平成30年(2018年)7月豪雨での対応

 平成30年7月豪雨では、2018年6月28日以降、西日本を中心に全国的に広い範囲で記録的な大雨となり、河川の氾濫、浸水害、土砂災害等により、各地で甚大な被害が発生しました。
 7月5日以降、西日本から東日本の地域に大量の雨をもたらすことが予想されたことから、JAXAは、国土交通省、徳島県、高知県からの要請に基づき緊急観測を実施しました。5日の夜から計9回の緊急観測を実施し、浸水域把握や土砂崩壊発生箇所の判読結果を提供しました。これらの結果は、防災ヘリコプター調査による被害状況調査計画の、立案・実施等に活用されました。
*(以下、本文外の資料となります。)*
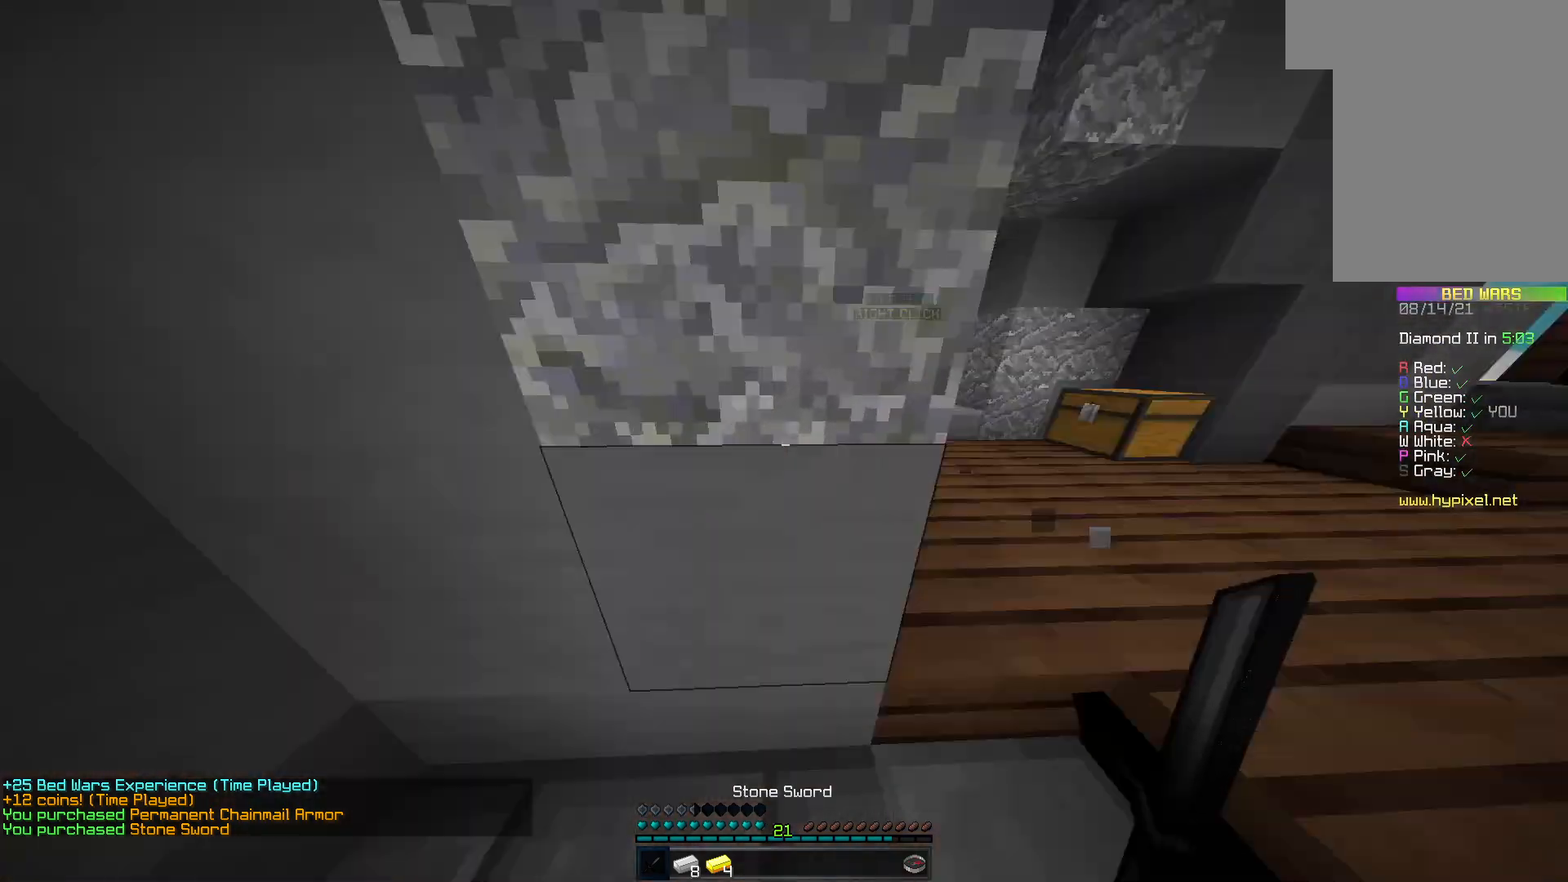
{"keys": ["d", "w"], "mouse": [], "events": [[100, "a", "up"], [100, "d", "down"]]}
また、TEC-FORCE高度技術指導班(土砂災害専門家)による調査では、自治体などからの情報とともにルート作成に活用され、迅速かつ的確な調査計画の立案や調査に役立てられました。

「だいち2号」の観測結果

 災害時に防災関係機関に提供した情報の一部を、図3と図4に示します。左側が「だいち2号」による観測画像の解析により推定した浸水被害エリア、右側が災害前の光学画像(Sentinel-2)です。「だいち2号」の画像で赤くなっている箇所が、浸水が疑われる場所です(解析画像の見方は後ほど説明します)。しかしこの画像だけでは災害による被害のみを識別することは難しいため、他にも光学画像や報道情報など見ながら、浸水被害がより確かな箇所を専門家が判読し、防災関係機関に提供しています。その判読結果が、左右の画像に表示されている緑の枠の部分になります。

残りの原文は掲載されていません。